* begin Quoted text *

Extended events are a new addition to the SQL Server database engine in SQL Server 2008. They are a new lightweight high performance eventing system that is built directly inside the SQLOS. The extended events engine itself is just a pool of dispatchers that send event data to their targets. It contains no metadata and is fully pluggable. This way Microsoft can extended it without the need to modify other code. In SQL Server 2012 the SQL Trace infrastructure for the database engine was deprecated (however the SSAS part is not yet deprecated). Extended events are its replacement. As the data sizes and loads increase so does the need for tracing with as little overhead as possible. In SQL Server 2008, SQL Trace was still the main tracing engine and had more events. SQL Server 2012 fixed this and now an exact mapping exists between SQL Trace events and Extended events. Because they are more complete in SQL Server 2012 all code is based on that version. Since there have been various changes not all of it will be runnable on SQL Server 2008.

Figure 5-7 shows how all the pieces of extended events fit together. A module is dll or an exe file. Each module can contain multiple packages and each package contains its own extended events objects. This way a grouping can be done based on event functionality like auditing or SQLOS events or general SQL Server events. There are 4 packages in SQL Server 2008 and 9 in SQL Server 2012. They can be viewed by querying the sys.dm_xe_packages catalog view.

Not all of the packages can be used, and not all of them have entirely public objects. For example you can’t use anything from SecAudit package since it’s reserved for the built in auditing functionality. In the following sections, we’ll take a short look at the objects that are in a package.

Image

Figure 5-7. Extended events architecture

Events

Events are points in code that we can trace. They are defined with the standard ETW (event tracing for windows) model that includes channel, keyword, and payload attributes. Channel tells the target audience for the event like an administrator or a developer. Keywords give us the ability to group events into extra categories. Events always execute synchronously but the extended events engine can forward them to their targets synchronously or asynchronously. The payload is just a fancy name for the data collected for the event. The cool thing about the events is that we can unlike with SQL Trace extend the collected data with actions. We’ll look at those shortly. Existing events and their payload can be viewed with these SQL statements:

-- view all defined events in sql server
SELECT *
FROM sys.dm_xe_objects
WHERE object_type = 'event'
-- show only targets that we can use
    AND (capabilities IS NULL OR capabilities & 1 = 0)
ORDER BY name;

-- view all columns for each event - the event payload
SELECT    *
FROM    sys.dm_xe_object_columns
WHERE    -- show only targets that we can use
        (capabilities IS NULL OR capabilities & 1 = 0)
ORDER BY object_name, name;

Predicates

Predicates are similar to filters in SQL Trace but much more powerful. They function like a WHERE clause in a SQL statement. They filter which events will be sent to the target, again unlike SQL Trace, which sends an event to all targets and leaves the filtering to them. Predicates fully support short-circuiting so it's a good idea to first specify simple predicates followed by more complex ones. All predicates are processed synchronously so be aware that heavy duty conditions can cause some performance degradation. It's best to keep predicates simple like filtering the event based on a transaction ID or object ID or something similar. Existing predicates can be viewed with this SQL statement:

SELECT *
FROM sys.dm_xe_objects
WHERE object_type in ('pred_compare', 'pred_source')

* end Quoted text *
* begin Data entries *

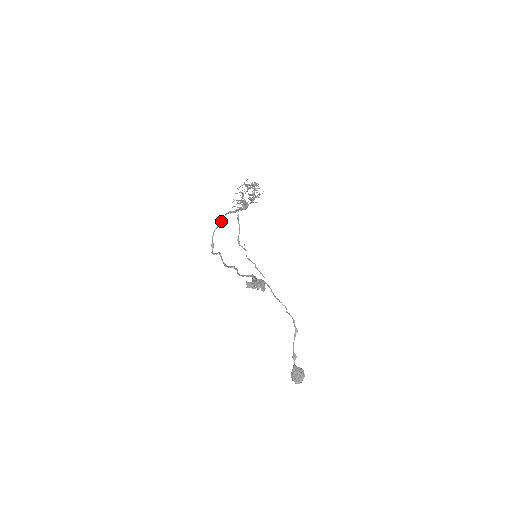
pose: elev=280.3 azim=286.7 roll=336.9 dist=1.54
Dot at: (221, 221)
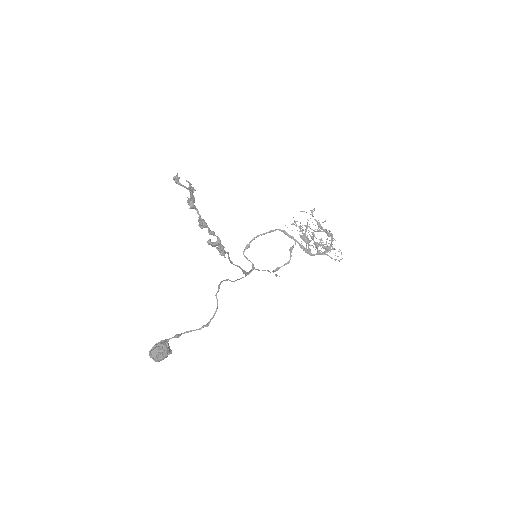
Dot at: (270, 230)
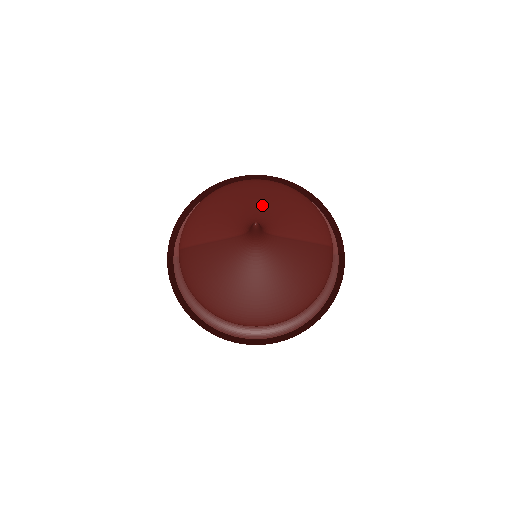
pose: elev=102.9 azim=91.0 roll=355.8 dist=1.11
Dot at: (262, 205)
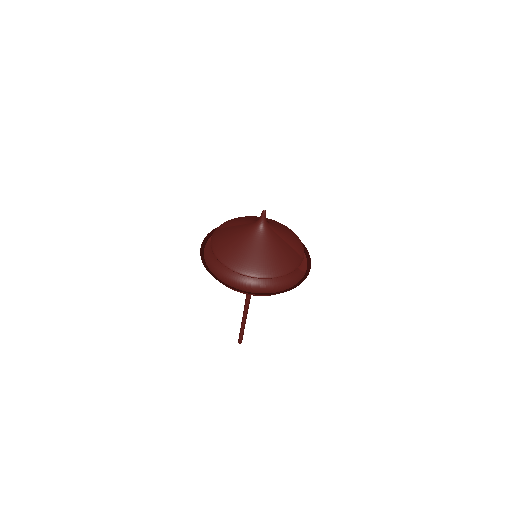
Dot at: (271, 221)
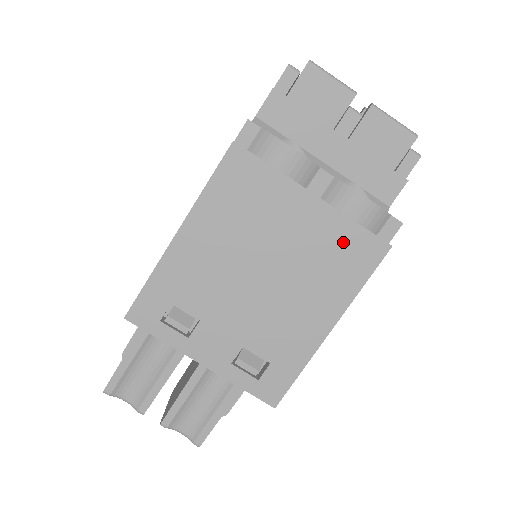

* end Data entries *
* begin Data entries *

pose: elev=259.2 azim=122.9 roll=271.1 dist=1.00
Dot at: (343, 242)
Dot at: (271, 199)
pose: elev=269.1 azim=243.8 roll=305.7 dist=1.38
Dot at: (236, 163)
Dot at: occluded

* end Data entries *

> What the task asks:
Please write the next part of the text about SQL Server extended events, starting from the point where it stops. These lines are separate material, apart from the text about SQL Server extended events.

> Response for this exercise:
-- show only targets that we can use
    AND (capabilities IS NULL OR capabilities & 1 = 0)
ORDER BY name;

Actions

Actions are commands that provide additional information for an event. You can view them as environment variables that give information about the current database engine state. However you can also perform a task with them inside the database engine, like inserting a breakpoint or collecting a mini dump. Just be careful with those breakpoints because they stop the SQL Server execution. They are bound to the event in the session definition and a few (such as database_name, event_sequence) are direct column mappings from SQL Trace. Any action can be linked to any event. They are also processed synchronously after all predicates have been evaluated and before the event is sent to its target. Actions reflect the global state of the database engine and they are not hard linked to an event. For example there’s an action called sqlserver.sql_text that can be collected when an event fires. This action returns the same information as DBCC INPUTBUFFER command. A first time user will probably think (like I did) that it is collecting the SQL statement that fired the event. This is not the case.

Existing actions can be viewed with this SQL statement:

SELECT *
FROM sys.dm_xe_objects
WHERE object_type = 'action'
-- show only targets that we can use
    AND (capabilities IS NULL OR capabilities & 1 = 0)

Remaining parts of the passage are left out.